Instructions to follow –
Produce as output only the lines below starting at the line with "4.1.1 Take responsibility" and continuing through the line with "4.1.3 Not become", each one exactly as written.

Given records –
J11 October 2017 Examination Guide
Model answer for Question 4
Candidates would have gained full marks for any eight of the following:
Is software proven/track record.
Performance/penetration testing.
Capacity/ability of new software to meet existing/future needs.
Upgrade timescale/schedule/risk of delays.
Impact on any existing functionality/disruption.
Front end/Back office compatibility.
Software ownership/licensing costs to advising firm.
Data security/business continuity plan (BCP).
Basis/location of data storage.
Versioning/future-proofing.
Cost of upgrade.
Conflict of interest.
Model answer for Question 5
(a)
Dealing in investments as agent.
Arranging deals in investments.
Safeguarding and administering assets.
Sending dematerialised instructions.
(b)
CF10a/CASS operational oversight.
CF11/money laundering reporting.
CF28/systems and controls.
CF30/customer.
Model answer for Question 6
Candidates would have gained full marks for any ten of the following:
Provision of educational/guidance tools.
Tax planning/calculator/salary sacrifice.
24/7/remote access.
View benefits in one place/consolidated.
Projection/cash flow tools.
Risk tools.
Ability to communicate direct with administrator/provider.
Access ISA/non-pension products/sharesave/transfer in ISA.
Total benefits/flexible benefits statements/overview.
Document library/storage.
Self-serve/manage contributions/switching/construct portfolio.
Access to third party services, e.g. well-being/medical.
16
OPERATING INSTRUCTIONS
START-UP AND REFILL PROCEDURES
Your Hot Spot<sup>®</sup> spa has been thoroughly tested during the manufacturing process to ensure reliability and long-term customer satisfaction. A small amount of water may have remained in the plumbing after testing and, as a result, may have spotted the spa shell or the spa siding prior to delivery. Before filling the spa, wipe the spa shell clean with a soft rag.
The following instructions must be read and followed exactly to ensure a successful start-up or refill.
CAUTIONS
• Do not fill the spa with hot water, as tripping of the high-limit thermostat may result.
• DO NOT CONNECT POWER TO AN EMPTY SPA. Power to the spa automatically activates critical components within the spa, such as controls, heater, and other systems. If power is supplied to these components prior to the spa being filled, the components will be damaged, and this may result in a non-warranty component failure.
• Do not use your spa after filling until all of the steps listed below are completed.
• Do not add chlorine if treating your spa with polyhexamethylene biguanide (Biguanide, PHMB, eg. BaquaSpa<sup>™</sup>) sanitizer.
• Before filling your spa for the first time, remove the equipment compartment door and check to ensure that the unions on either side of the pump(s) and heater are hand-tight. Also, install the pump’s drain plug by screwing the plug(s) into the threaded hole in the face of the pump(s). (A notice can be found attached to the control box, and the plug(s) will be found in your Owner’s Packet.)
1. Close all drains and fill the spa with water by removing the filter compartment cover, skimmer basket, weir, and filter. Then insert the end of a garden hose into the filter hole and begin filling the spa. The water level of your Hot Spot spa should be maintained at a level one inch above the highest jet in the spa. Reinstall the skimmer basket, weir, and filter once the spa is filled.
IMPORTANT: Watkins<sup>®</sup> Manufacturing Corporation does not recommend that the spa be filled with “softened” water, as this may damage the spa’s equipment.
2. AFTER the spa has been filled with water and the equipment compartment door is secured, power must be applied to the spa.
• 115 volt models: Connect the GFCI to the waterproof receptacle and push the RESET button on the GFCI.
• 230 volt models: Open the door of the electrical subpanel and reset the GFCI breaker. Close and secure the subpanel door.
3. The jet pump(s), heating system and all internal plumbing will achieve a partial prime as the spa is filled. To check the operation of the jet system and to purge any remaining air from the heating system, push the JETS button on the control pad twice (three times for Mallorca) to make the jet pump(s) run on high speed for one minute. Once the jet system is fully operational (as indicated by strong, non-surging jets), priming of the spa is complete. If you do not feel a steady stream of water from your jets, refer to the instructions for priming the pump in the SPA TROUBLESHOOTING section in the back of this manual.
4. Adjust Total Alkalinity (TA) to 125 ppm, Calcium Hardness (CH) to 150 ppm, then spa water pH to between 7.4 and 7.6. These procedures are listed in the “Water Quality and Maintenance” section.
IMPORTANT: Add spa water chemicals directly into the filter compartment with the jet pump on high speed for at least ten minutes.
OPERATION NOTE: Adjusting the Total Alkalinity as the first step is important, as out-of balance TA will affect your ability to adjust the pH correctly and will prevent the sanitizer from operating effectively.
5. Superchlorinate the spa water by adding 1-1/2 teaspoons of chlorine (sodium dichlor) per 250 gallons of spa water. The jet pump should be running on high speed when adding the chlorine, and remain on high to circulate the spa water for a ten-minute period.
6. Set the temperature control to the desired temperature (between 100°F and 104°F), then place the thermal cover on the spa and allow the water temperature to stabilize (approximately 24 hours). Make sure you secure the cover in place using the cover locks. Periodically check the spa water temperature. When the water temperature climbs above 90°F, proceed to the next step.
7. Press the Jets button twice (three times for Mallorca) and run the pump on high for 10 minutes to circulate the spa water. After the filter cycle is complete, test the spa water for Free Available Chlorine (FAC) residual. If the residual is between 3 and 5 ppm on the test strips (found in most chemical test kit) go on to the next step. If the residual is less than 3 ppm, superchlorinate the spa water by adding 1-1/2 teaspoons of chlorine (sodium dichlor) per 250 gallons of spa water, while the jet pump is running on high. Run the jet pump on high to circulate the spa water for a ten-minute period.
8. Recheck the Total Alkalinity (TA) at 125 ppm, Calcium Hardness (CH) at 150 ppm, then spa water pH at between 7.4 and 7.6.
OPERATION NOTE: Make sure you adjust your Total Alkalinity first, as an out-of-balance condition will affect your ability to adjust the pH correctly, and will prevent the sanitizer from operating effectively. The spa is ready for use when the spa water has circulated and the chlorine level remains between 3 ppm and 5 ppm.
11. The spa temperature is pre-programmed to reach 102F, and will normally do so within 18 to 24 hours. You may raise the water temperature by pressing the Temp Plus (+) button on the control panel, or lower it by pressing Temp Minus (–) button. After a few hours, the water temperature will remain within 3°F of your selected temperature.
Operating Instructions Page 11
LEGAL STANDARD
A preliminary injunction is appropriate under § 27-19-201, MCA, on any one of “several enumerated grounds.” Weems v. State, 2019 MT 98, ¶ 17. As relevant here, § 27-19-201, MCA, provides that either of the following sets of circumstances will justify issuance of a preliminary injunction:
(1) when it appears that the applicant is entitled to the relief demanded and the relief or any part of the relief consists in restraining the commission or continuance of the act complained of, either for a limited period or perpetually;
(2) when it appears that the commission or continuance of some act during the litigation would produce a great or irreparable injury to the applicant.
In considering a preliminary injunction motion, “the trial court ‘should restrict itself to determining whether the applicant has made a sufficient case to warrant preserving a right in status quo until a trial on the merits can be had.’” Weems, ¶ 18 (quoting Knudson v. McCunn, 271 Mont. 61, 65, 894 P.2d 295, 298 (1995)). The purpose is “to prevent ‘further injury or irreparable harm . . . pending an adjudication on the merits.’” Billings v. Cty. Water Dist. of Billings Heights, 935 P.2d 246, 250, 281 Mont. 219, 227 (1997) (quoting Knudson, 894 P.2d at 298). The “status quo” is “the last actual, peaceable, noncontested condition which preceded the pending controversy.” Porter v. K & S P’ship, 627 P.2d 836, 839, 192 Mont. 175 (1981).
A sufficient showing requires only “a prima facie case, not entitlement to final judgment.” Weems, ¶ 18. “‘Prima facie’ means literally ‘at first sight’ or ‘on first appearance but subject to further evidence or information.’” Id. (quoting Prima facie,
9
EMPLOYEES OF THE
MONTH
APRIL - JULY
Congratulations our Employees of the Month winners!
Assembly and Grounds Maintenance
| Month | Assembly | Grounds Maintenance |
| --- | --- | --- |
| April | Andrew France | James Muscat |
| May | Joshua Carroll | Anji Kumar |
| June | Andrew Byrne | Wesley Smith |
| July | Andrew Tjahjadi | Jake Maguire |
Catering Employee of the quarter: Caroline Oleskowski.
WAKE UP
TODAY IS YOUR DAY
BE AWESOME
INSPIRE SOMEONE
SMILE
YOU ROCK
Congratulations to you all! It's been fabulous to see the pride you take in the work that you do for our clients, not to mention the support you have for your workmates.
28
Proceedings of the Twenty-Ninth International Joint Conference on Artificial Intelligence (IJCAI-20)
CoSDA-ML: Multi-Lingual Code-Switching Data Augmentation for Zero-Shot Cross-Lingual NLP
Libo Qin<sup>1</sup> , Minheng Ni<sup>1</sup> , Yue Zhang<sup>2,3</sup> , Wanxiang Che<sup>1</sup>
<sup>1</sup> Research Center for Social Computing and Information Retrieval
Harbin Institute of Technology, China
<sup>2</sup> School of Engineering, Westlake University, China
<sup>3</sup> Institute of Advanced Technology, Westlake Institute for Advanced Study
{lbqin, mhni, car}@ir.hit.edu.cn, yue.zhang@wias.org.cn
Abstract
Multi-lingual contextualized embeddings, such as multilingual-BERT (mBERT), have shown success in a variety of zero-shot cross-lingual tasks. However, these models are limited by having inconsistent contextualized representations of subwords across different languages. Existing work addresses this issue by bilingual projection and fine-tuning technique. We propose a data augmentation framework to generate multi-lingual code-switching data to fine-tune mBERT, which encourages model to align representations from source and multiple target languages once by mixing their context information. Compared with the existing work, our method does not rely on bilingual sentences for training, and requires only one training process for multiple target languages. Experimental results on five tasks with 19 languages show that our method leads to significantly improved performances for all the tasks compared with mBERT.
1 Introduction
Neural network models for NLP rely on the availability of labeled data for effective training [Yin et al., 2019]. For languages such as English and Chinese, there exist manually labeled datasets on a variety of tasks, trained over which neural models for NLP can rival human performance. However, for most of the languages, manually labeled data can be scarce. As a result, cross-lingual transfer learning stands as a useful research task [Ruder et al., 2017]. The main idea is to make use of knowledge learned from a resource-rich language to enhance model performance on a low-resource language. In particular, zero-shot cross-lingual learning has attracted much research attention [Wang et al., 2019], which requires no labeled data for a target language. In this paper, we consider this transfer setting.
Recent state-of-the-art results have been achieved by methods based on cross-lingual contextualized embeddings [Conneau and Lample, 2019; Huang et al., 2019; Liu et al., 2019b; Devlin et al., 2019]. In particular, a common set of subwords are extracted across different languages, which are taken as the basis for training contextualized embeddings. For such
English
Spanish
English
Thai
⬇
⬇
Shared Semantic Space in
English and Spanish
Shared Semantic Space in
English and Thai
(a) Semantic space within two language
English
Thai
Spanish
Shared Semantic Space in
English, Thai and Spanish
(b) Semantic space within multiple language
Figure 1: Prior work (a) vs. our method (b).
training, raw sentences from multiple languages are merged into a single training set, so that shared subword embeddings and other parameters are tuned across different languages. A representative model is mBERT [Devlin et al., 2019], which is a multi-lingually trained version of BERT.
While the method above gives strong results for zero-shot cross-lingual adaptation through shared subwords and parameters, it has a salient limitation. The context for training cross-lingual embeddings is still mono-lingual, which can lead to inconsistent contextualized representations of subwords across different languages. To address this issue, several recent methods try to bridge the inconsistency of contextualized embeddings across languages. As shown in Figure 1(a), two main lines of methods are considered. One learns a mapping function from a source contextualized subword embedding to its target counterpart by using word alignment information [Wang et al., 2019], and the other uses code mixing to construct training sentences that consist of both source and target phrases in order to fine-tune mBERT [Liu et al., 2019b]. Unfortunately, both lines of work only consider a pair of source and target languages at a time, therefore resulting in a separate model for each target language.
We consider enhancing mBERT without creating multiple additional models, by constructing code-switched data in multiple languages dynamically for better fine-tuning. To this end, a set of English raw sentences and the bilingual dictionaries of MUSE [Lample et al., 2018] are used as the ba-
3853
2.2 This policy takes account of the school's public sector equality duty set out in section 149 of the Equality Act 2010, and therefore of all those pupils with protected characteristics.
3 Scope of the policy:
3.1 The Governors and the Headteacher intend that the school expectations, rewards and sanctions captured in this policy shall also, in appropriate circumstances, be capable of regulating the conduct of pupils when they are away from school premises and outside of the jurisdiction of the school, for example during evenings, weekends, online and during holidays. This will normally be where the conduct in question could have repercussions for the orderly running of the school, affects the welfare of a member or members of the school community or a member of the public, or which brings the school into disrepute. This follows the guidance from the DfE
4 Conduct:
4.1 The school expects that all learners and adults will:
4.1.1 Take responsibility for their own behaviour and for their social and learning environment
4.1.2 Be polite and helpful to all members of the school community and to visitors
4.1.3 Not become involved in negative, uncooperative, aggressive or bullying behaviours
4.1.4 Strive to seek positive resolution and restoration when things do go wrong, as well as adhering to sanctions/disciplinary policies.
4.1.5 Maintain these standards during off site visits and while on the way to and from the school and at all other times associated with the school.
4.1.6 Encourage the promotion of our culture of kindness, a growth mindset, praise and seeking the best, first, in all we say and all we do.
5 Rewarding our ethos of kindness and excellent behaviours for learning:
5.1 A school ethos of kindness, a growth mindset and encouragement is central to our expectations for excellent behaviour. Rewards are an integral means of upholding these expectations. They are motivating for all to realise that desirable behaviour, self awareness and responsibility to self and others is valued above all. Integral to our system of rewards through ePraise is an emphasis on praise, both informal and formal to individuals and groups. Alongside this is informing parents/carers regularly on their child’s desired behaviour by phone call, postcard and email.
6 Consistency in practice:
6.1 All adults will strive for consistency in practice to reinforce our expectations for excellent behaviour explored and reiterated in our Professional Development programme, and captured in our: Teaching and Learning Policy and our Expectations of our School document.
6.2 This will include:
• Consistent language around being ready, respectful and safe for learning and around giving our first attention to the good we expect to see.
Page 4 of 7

The completed task –
4.1.1 Take responsibility for their own behaviour and for their social and learning environment
4.1.2 Be polite and helpful to all members of the school community and to visitors
4.1.3 Not become involved in negative, uncooperative, aggressive or bullying behaviours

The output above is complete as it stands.